Lines containing the string "down": how many are there below? Answer with the number only.

--- STORED DATA ---

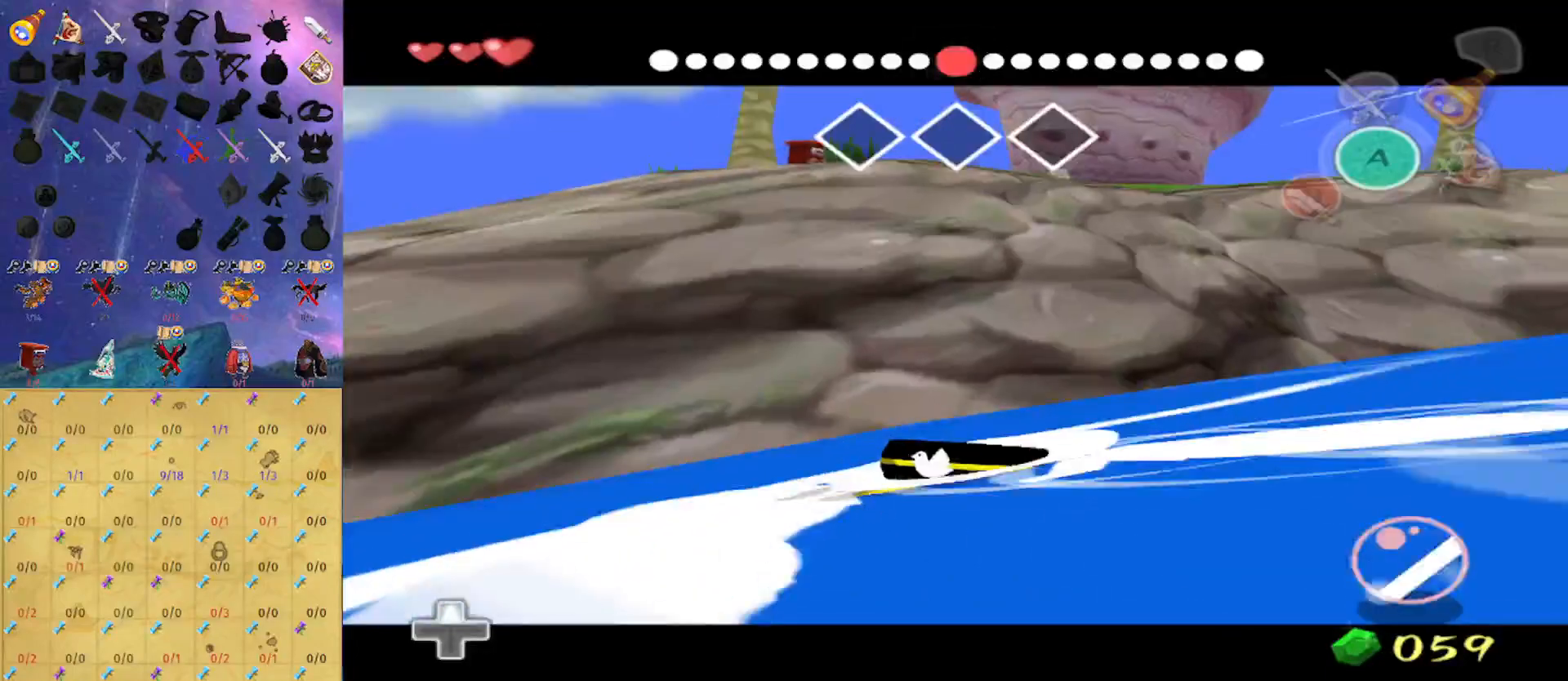
{"buttons": ["L1"], "left_stick": "up-left", "right_stick": "center", "events": [[133, "right_stick", "center"]]}
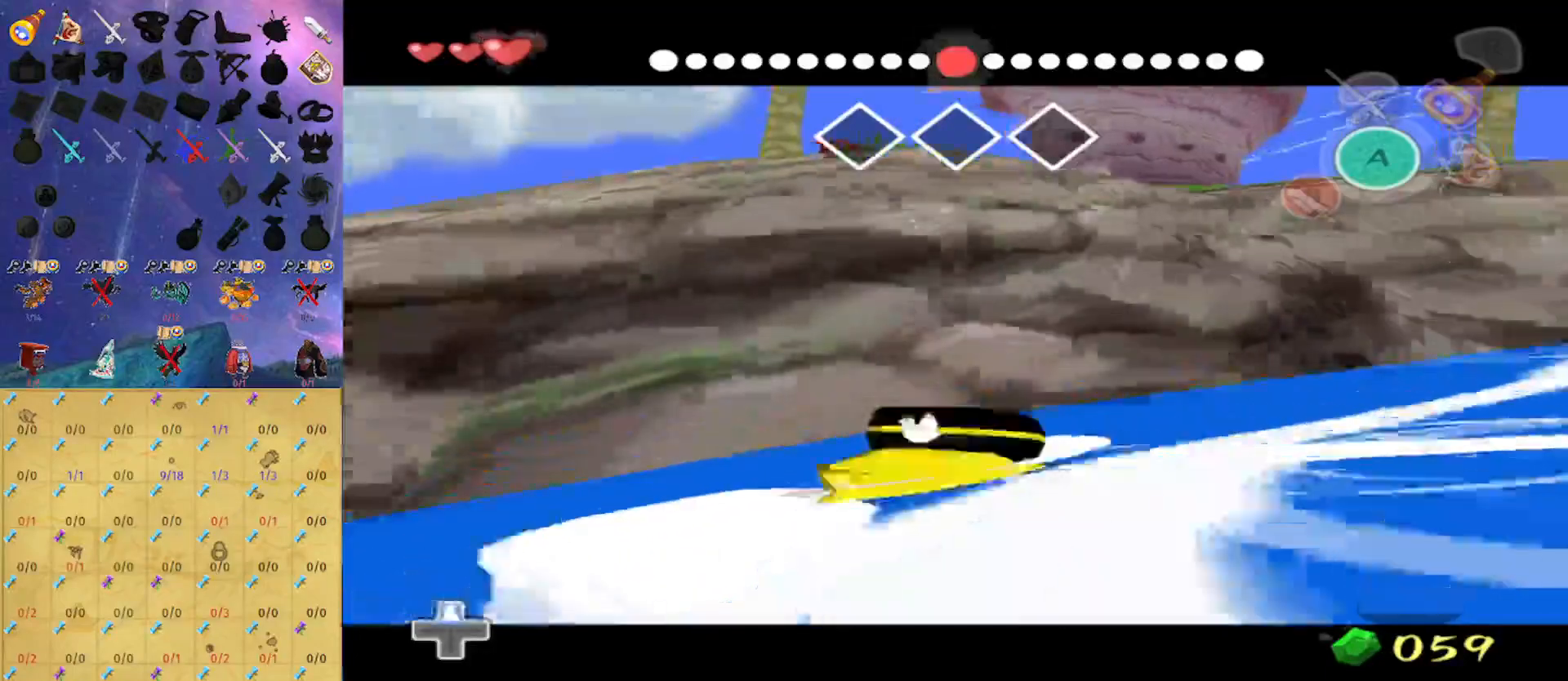
{"buttons": ["Y", "L1"], "left_stick": "up-left", "right_stick": "center", "events": [[500, "Y", "down"]]}
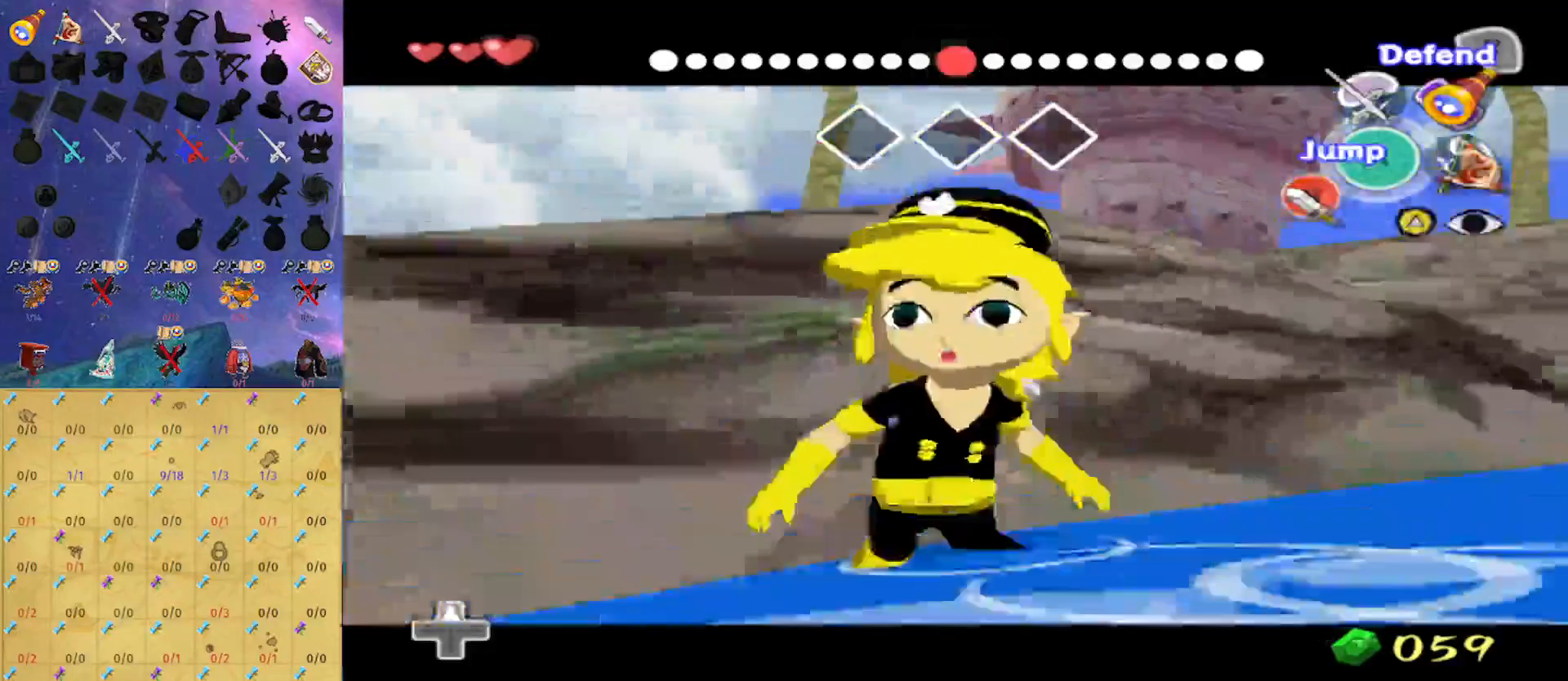
{"buttons": [], "left_stick": "up", "right_stick": "center", "events": [[100, "L1", "up"], [100, "Y", "up"], [100, "left_stick", "center"], [133, "Y", "down"], [200, "Y", "up"], [367, "B", "down"], [433, "B", "up"], [467, "left_stick", "up"]]}
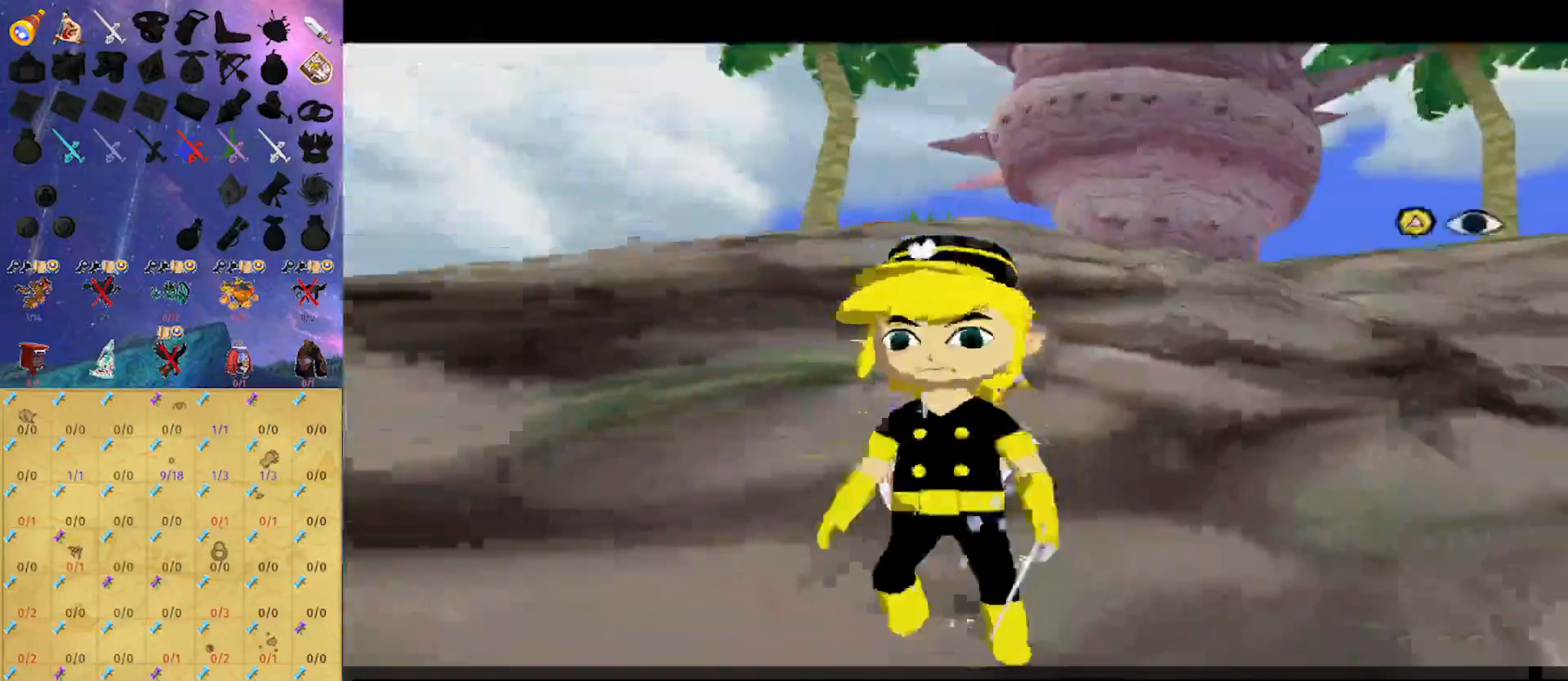
{"buttons": [], "left_stick": "up", "right_stick": "center", "events": [[67, "A", "down"], [200, "A", "up"], [300, "right_stick", "down-left"], [467, "right_stick", "center"]]}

---

* FINISHED EXERCISE *
3